Please list all lines of the material below in which the string "Health" occurs.

>>>>

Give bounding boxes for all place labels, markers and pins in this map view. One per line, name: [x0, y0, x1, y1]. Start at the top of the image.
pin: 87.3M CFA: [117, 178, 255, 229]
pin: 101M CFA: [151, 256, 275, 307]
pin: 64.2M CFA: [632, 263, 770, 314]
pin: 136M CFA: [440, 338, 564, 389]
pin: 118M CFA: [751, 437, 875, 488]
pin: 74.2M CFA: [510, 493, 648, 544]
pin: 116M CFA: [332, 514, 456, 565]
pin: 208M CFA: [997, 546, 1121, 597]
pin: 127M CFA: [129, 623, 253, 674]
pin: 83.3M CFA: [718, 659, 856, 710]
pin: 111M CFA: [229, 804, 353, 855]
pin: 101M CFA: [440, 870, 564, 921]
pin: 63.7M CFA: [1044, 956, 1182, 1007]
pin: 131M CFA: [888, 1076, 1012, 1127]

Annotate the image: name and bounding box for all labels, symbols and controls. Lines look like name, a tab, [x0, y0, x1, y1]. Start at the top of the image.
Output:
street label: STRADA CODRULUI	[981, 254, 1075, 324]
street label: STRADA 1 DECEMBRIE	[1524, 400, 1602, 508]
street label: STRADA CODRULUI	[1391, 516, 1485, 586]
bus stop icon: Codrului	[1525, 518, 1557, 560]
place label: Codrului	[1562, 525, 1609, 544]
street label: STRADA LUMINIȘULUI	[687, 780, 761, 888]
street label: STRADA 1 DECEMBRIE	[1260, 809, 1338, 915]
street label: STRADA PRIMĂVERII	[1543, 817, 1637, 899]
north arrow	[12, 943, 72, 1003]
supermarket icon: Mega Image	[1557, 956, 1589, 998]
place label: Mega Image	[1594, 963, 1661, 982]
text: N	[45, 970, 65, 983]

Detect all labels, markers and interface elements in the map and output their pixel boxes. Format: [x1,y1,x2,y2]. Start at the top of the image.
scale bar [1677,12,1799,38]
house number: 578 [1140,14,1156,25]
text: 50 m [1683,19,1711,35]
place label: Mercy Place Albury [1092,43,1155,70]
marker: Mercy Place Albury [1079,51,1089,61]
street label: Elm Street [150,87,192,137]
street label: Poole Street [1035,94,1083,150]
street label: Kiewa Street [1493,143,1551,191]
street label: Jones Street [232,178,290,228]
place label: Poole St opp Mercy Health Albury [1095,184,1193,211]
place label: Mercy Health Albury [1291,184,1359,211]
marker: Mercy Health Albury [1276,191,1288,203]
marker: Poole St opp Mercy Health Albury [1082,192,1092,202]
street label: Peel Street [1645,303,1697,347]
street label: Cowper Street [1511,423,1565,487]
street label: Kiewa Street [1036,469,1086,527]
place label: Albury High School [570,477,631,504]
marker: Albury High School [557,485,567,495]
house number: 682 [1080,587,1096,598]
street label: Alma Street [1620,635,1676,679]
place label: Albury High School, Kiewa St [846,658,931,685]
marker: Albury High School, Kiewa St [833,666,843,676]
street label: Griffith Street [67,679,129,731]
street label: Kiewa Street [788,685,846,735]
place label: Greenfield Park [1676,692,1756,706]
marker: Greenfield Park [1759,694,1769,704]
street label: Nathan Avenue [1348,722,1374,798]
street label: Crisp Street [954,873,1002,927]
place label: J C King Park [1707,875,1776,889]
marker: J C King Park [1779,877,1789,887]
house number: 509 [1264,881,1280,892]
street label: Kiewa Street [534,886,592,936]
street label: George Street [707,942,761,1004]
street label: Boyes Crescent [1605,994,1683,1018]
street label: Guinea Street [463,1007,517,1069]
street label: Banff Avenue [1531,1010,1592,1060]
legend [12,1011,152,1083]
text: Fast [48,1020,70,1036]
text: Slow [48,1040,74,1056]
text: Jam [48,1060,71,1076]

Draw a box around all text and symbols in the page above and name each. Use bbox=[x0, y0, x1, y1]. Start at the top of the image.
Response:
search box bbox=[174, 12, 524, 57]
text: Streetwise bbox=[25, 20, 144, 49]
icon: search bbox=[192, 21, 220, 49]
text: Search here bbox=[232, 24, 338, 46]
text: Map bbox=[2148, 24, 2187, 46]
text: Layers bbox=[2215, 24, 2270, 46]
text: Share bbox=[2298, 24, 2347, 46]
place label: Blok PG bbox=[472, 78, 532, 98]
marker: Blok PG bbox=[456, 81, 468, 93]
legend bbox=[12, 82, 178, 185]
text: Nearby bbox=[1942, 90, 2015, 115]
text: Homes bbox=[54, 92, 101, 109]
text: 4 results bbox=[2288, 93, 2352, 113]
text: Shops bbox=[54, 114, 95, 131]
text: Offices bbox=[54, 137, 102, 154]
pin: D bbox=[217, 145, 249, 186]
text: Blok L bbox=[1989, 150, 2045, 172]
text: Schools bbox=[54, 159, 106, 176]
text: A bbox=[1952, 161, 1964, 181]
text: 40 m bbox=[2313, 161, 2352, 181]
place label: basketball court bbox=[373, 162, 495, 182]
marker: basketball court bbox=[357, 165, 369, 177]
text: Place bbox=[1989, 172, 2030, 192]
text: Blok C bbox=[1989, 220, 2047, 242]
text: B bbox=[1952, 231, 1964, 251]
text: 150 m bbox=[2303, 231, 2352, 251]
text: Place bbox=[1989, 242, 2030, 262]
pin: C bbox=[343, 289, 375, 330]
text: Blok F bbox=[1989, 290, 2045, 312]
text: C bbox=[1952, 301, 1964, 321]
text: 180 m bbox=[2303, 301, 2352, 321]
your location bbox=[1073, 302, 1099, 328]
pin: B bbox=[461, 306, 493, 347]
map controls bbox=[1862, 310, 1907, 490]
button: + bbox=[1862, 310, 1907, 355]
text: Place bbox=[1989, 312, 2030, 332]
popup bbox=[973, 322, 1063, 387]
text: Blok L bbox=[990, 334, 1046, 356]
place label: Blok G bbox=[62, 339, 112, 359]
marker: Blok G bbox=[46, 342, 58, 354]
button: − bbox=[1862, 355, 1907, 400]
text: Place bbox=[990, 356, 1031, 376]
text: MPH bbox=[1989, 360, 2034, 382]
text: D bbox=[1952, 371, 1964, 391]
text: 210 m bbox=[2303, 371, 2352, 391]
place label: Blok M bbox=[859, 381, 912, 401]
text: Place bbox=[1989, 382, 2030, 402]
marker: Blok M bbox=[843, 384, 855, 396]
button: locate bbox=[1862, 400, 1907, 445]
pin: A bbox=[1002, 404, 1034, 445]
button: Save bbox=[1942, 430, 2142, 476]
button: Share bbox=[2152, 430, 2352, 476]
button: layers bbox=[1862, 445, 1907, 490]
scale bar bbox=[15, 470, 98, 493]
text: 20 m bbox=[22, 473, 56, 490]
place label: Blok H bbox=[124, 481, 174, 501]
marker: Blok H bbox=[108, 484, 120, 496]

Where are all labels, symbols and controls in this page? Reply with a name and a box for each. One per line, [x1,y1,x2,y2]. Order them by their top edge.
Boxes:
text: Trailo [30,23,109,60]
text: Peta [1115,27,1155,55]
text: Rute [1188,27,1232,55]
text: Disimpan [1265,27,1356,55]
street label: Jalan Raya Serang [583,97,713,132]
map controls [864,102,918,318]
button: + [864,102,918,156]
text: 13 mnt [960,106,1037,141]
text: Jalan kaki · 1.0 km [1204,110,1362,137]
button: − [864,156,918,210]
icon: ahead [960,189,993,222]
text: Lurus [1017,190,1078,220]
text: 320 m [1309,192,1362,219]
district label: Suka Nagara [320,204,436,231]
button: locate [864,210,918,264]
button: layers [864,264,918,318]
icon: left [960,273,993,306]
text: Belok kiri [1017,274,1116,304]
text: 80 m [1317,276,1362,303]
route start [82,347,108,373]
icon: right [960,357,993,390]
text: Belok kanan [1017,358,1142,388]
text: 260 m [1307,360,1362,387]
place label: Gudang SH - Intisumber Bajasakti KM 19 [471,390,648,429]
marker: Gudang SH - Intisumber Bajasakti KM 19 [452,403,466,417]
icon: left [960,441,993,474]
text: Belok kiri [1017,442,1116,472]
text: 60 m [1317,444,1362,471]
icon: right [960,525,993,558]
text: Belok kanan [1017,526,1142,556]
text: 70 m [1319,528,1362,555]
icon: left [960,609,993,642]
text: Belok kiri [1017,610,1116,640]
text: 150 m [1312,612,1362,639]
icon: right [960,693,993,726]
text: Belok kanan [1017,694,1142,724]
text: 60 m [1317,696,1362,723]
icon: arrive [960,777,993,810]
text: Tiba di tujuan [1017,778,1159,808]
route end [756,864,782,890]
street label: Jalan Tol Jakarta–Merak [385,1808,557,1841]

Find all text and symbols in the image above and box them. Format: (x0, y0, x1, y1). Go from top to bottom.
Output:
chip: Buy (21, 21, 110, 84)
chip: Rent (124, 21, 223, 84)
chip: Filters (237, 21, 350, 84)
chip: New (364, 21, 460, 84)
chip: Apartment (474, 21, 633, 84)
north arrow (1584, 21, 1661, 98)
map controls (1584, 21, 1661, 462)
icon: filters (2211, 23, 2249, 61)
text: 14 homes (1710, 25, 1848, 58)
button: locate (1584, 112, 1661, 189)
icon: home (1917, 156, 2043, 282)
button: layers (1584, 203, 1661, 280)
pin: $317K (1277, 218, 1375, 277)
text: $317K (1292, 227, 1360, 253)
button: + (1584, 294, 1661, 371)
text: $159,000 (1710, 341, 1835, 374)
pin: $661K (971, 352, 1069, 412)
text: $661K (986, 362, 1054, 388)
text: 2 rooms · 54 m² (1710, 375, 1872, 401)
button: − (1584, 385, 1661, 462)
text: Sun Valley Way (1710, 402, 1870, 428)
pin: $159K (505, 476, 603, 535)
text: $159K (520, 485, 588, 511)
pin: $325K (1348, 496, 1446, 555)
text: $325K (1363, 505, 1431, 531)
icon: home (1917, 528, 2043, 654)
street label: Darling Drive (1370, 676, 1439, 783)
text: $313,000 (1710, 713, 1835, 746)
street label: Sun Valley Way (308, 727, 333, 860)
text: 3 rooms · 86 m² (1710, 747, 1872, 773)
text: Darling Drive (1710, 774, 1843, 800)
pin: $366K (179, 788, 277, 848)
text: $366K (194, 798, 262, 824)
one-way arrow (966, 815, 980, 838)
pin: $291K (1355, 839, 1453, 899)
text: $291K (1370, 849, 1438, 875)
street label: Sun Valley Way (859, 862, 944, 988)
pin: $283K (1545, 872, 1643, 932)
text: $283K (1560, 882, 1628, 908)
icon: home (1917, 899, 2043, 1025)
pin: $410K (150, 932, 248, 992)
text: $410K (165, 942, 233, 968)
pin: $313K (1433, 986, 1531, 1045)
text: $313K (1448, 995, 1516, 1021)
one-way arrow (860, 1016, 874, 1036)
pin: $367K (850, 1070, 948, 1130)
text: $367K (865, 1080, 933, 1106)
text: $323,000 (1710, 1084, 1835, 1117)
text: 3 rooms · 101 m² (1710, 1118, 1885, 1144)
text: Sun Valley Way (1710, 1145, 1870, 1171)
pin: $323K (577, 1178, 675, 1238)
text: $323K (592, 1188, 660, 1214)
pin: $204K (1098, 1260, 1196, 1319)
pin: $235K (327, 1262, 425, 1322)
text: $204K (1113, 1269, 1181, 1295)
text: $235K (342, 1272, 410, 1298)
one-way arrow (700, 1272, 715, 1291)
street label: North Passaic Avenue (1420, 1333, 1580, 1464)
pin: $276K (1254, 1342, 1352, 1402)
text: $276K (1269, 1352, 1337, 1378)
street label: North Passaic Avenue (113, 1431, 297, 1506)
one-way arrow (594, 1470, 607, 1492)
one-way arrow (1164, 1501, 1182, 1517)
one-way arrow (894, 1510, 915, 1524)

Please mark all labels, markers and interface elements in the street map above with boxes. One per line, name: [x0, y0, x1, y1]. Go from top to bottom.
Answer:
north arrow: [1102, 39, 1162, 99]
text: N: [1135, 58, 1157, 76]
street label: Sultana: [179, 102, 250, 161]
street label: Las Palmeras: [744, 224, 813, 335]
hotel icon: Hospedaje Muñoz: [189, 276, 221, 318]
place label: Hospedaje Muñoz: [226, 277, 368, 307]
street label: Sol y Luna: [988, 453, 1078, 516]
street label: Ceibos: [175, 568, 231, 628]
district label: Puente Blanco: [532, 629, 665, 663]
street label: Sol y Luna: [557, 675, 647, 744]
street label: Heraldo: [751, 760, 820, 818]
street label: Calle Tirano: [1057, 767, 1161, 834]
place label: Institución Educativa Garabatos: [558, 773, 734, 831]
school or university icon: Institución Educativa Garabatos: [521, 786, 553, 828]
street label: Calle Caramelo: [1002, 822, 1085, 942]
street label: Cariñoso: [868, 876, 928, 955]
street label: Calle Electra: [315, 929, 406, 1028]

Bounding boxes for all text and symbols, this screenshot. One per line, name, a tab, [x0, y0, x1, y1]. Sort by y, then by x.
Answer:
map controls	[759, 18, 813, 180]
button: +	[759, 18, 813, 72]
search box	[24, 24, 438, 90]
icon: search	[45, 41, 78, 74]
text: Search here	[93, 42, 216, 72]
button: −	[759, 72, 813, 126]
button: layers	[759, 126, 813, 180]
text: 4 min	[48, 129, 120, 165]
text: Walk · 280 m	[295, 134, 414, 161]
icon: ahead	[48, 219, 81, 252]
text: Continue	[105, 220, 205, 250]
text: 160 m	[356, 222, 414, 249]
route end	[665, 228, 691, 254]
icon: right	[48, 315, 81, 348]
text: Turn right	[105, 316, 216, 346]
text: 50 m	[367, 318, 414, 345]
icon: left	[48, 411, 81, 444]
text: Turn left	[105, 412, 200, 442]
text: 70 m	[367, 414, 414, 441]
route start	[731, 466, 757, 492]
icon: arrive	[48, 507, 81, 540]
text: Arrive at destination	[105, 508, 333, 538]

<<<<

## EXERCISE OUTPUT
place label: Poole St opp Mercy Health Albury [1095,184,1193,211]
place label: Mercy Health Albury [1291,184,1359,211]
marker: Mercy Health Albury [1276,191,1288,203]
marker: Poole St opp Mercy Health Albury [1082,192,1092,202]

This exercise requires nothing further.